PASSAGE TO READ —
+-------+

So is there any good news to be had? The answer is, yes...though some of it you may have to make for yourself.
Good news: the commuter culture is coming to a close. Finally, the utter insanity of spending the equivalent of an entire waking day in an automobile each week going to and from work so you can (among other things) pay for the gas to make the trip is being exposed for all to see. Fathers might actually start arriving home in time to do something other than nuke a microwaveable dinner and tuck their kids in. We might actually (gasp!) get home from a day's work while there's still daylight, at least March through October or so. Families might actually start spending time together again. Family dinners, anyone?
Good news: energy conservation and alternative energy are finally being taken seriously. Even when gas was $1.78 a gallon, deep down inside we all knew it couldn't last. Someday we knew the cheap ride was coming to an end. Yet it was all too expedient for politicians to punt the ball and leave solving the problem to future generations. Now the ball has come to rest. Sure it's painful, but finally the foundation is being laid for America to have an energy source that doesn't enrich people who hate us, doesn't pollute, and that will last forever. That source is likely to be thermonuclear fusion (unless there's a real technological breakthrough and we come up with cold fusion, zero-point energy, or total mass conversion). The technical hurdles to harnessing any of these energy sources are formidable, but even a journey of a thousand miles begins with a single step. Despite the malingering of two generations of politicians, that step is now being taken.

+-------+

WHAT NEEDS TO BE DONE — In the passage on good news about commuting and energy, which energy source is named as the likely one for America's future? The material after this text comes from a different source.

SUPPLIED INFORMATION —
+-------+

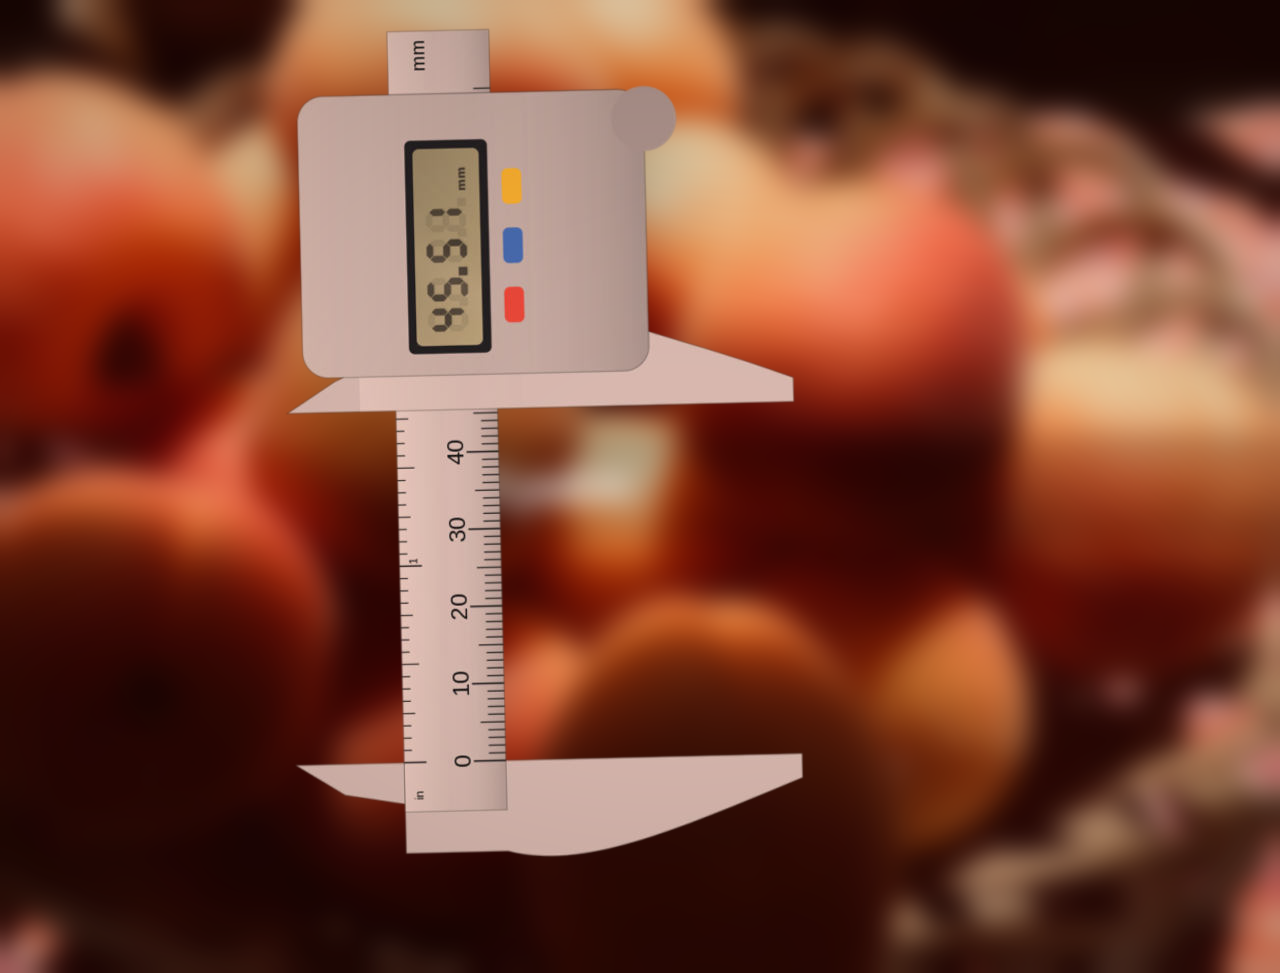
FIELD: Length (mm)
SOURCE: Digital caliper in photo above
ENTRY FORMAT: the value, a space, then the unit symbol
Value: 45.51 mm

+-------+

ANSWER TO THE PROBLEM — Thermonuclear fusion.